Partial sums of excursions along random geodesics and volume asymptotics for thin parts of moduli spaces of quadratic differentials

Abstract: For a non-uniform lattice in SL(2,R), we consider excursions in cusp neighborhoods of a random geodesic on the corresponding finite area hyperbolic surface or orbifold. We prove a strong law for a certain partial sum involving these excursions. This generalizes a theorem of Diamond and Vaaler for continued fractions. In the Teichmuller setting, we consider invariant measures for the SL(2,R) action on the moduli spaces of quadratic differentials. By the work of Eskin and Mirzakhani, these measures are supported on affine invariant submanifolds of a stratum of quadratic differentials.
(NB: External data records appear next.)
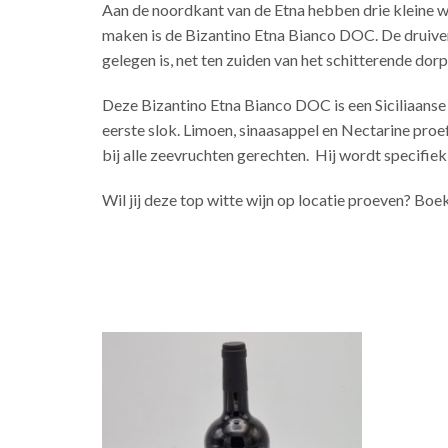
Aan de noordkant van de Etna hebben drie kleine w
maken is de Bizantino Etna Bianco DOC. De druiven
gelegen is, net ten zuiden van het schitterende dor
Deze Bizantino Etna Bianco DOC is een Siciliaanse w
eerste slok. Limoen, sinaasappel en Nectarine proe
bij alle zeevruchten gerechten. Hij wordt specifie
Wil jij deze top witte wijn op locatie proeven? Bo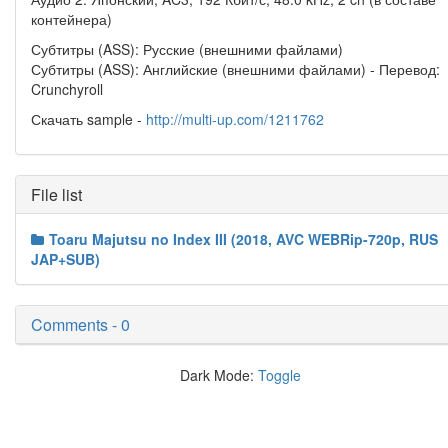
контейнера)
Субтитры (ASS): Русские (внешними файлами)
Субтитры (ASS): Английские (внешними файлами) - Перевод:
Crunchyroll
Скачать sample -
http://multi-up.com/1211762
File list
Toaru Majutsu no Index III (2018, AVC WEBRip-720p, RUS
JAP+SUB)
Comments - 0
Dark Mode:
Toggle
For a Teichmuller geodesic random with respect to a SL(2,R)-invariant measure, we study its excursions in thin parts of the associated affine invariant submanifold. Under a regularity hypothesis for the invariant measure, we prove similar strong laws for certain partial sums involving these excursions. The limits in these laws are related to the volume asymptotic of the thin parts. By Siegel-Veech theory, these are given by various Siegel-Veech constants. As a direct consequence, we show that the word metric grows faster than T log T along Teichmuller geodesics random with respect to the Masur-Veech measure.